SELECTED EXCERPT -
* * * * * * * * *

Skip to content

Improving in memory query performance Design

Yoni edited this page Jan 3, 2014 · 13 revisions

Purpose:

The purpose of this document is to explain the design and implementation for Improving-in-memory-performance.

Prior behavior

See Improving-in-memory-performance#current-behavior

Removing technical debt/Preparing

There was some technical debt that prevented us from easily designing and implementing this project. As of Dec 10, 2013, fixing this technical debt is on master in Tokutek/ft-index

Refactoring basement nodes into a class

Prior to this effort, basement nodes weren't really a data structure (were implemented by a set of a macros) and leafentries included keys. Single leafentries (or groups) were accessed or modified in many different places. We created a class bn_data to contain all leafentries and keys in a basement node:

  • A mempool to hold the actual leafentries
  • An OMT to store pointers into the mempool in sorted order

bn_data hides most of the complexity of basement nodes (see ft/bndata.h and ft/bndata.cc).

* * * * * * * * *

DATA -

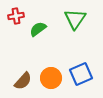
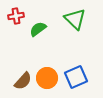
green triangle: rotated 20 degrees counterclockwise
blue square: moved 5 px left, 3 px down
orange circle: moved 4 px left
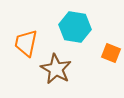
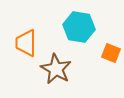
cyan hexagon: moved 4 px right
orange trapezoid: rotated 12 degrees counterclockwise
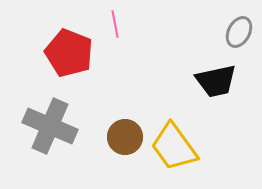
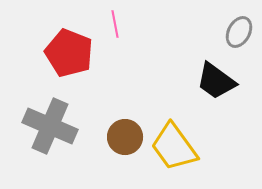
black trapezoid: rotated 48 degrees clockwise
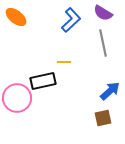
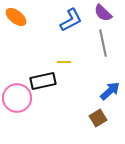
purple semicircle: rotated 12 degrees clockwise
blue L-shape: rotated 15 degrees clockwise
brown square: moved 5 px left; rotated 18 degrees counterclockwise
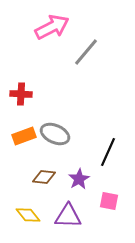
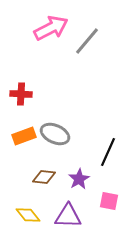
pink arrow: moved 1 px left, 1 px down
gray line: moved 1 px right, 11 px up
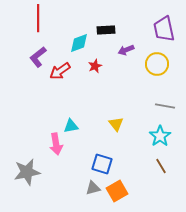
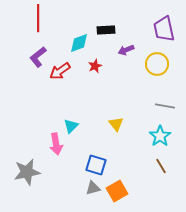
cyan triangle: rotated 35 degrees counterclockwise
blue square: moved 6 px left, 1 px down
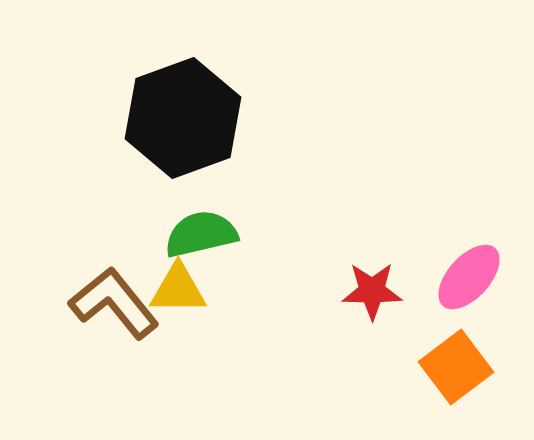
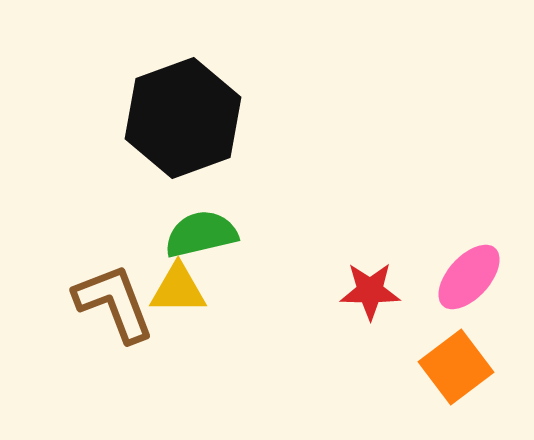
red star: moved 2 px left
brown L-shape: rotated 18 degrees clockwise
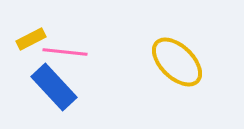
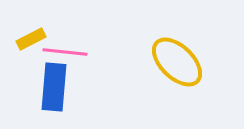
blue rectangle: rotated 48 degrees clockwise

* * * * * * * * *

CHALLENGE - Write the next part of the design page on improving in-memory query performance, continuing from its last sentence about bn_data.

THE OUTPUT -
Removing keys from leafentries

For simplicity LEAFENTRY refers to the old leafentry that included a key, and leafentry refers to the new leafentry that does not include a key. Next step in our refactoring was to create the concept of KL_PAIRs (Key/leafentry pairs). All methods for accessing LEAFENTRYs was refactored to one of three cases

  • Those that needed access to just the key
  • Those that needed access to just the leafentry
  • Those that needed both

We wrote the basement node class such that its api treated keys and leafentries separately. We didn't yet have a dmt, so what we did was made an intermediate structure; in memory the key and leafentry pair were stored next to each other.

[4 bytes key_size] [key_size bytes] [rest of leafentry]

For example, leafentry with a key of "foo":

[4 byte integer: 4] [f o o \0] [rest of leafentry]

"klpair": keylen followed by key bytes followed by the leafentry. To do that, during deserialization we split up the KEY/Leafentry pair into key and leafentry, and then wrote them into the mempool next to each other.

We stored key leafentry pairs contiguously (4 bytes for the keylen, the key itself, then the leafentry).

Using templated omt for type safety and speed

bn_data used an OMT to hold pointers into the mempool. The OMT has since turned into a wrapper around the templated omt (omt<void*>). We replaced the OMT in bn_data with a templated omt (omt<kl_pair_struct*>). This allowed the compiler to ensure additional type safety (instead of remembering to cast void*s back and forth) and also improved performance by a small amount. (~5% on ydb-level tests)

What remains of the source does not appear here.